# Text segment
########

Click here now for secure online registration.

“We are excited about this coming year. We will again include significant time for socializing, for processing important issues having to do with spirituality, Israel related concerns, and the meaning of becoming a rabbi,” said Rabbi Dr. Rachel Sabath Beit-Halachmi, Vice President, Shalom Hartman Institute North America, Israel Department.
 
The study this coming year will again include a variety of scholars from the Hartman faculty. Program Co-Coordinators are Dr. Melila Hellner-Eshed and Rabbi Bill Berk. Melila will teach a class every other week focusing on central biblical stories and figures, primarily in Bereshit and Sh’mot, and the ways in which they are interpreted and developed in Midrash and in the Jewish mystical teachings of the Zohar. In addition, this year we are planning a shabbaton for the group in the winter.

########

# Information supplied
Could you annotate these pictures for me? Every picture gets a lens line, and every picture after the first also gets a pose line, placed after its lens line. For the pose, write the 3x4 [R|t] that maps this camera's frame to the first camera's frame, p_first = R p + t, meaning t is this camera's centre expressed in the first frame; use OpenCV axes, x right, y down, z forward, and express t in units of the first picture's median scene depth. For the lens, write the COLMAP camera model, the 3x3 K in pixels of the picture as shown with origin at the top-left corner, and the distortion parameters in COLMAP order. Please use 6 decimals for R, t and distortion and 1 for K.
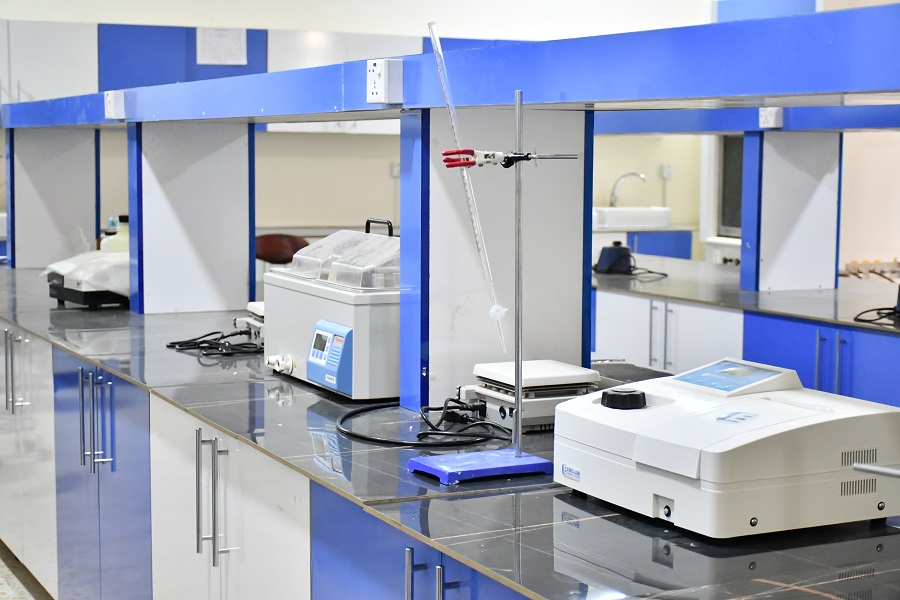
lens RADIAL K [[1634.3, 0, 450.7], [0, 1634.3, 300.7], [0, 0, 1]] dist [-0.040832, 0.000000]
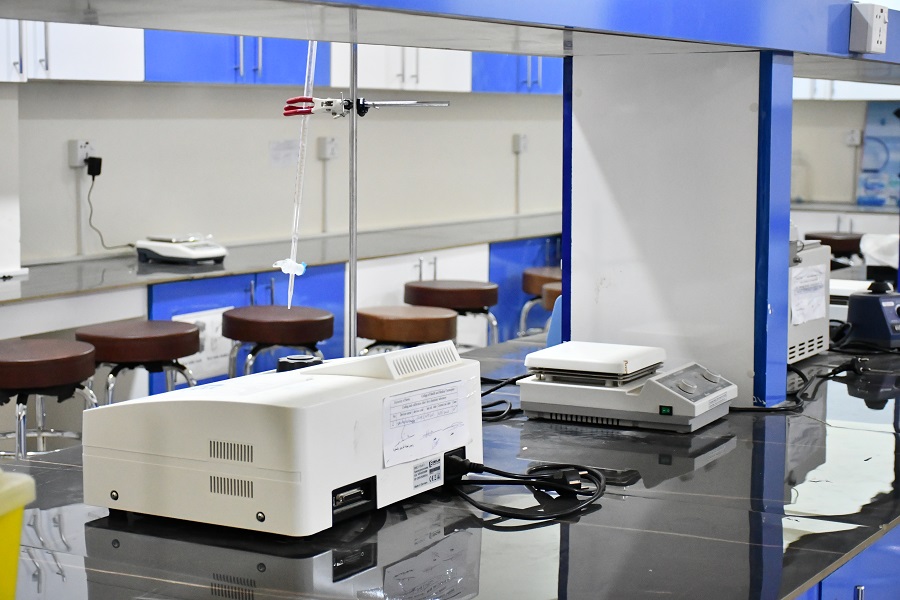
lens RADIAL K [[1634.3, 0, 450.6], [0, 1634.3, 299.4], [0, 0, 1]] dist [-0.040832, 0.000000]
pose [[0.546383, 0.083015, -0.833411, 0.868487], [-0.076494, 0.995863, 0.049047, -0.027292], [0.834035, 0.036953, 0.550472, 0.543183]]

########

# Brief 1
Reproduce the program announcement word for word, everything from "Click here now" down to "America, Israel Department.".
# Brief 2
List every person named in the program announcement.
# Brief 3
According to the program announcement, what is being planned for the group in the winter?

# Exercise response 1
Click here now for secure online registration.

“We are excited about this coming year. We will again include significant time for socializing, for processing important issues having to do with spirituality, Israel related concerns, and the meaning of becoming a rabbi,” said Rabbi Dr. Rachel Sabath Beit-Halachmi, Vice President, Shalom Hartman Institute North America, Israel Department.

# Exercise response 2
Rabbi Dr. Rachel Sabath Beit-Halachmi
Dr. Melila Hellner-Eshed
Rabbi Bill Berk

# Exercise response 3
A shabbaton.